▶ **Assignment**: Beginning with the line that contains "middle tip: (240, 219)", transcribe every line through the end of the entries exactly as written, and reproduce nothing else.

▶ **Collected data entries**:
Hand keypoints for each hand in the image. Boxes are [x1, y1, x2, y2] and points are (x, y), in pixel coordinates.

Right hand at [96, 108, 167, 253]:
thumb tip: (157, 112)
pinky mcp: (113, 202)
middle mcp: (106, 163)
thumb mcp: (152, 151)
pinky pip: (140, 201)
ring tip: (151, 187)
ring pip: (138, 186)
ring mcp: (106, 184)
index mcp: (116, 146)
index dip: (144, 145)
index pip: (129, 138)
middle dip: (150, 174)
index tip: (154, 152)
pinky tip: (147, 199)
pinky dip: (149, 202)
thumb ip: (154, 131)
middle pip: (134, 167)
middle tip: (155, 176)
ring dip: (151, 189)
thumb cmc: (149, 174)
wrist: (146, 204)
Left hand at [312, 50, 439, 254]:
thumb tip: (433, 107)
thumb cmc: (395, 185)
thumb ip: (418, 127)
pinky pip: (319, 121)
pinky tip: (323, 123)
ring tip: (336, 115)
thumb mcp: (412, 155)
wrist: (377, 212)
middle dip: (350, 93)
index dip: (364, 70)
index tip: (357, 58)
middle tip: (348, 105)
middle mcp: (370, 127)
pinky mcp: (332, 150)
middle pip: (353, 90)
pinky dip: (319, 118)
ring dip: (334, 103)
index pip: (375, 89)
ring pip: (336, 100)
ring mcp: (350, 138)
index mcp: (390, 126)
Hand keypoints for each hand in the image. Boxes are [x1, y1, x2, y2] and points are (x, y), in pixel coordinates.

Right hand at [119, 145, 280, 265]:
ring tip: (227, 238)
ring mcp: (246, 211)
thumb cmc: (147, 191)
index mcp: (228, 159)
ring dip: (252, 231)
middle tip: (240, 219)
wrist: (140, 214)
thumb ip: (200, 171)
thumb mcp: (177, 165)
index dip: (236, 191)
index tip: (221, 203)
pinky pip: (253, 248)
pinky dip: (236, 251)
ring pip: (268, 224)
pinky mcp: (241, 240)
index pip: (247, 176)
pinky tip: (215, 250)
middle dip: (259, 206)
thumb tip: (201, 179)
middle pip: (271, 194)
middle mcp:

▶ **Task output**:
middle tip: (240, 219)
wrist: (140, 214)
thumb ip: (200, 171)
thumb mcp: (177, 165)
index dip: (236, 191)
index tip: (221, 203)
pinky pip: (253, 248)
pinky dip: (236, 251)
ring pip: (268, 224)
pinky mcp: (241, 240)
index pip: (247, 176)
pinky tip: (215, 250)
middle dip: (259, 206)
thumb tip: (201, 179)
middle pip: (271, 194)
middle mcp:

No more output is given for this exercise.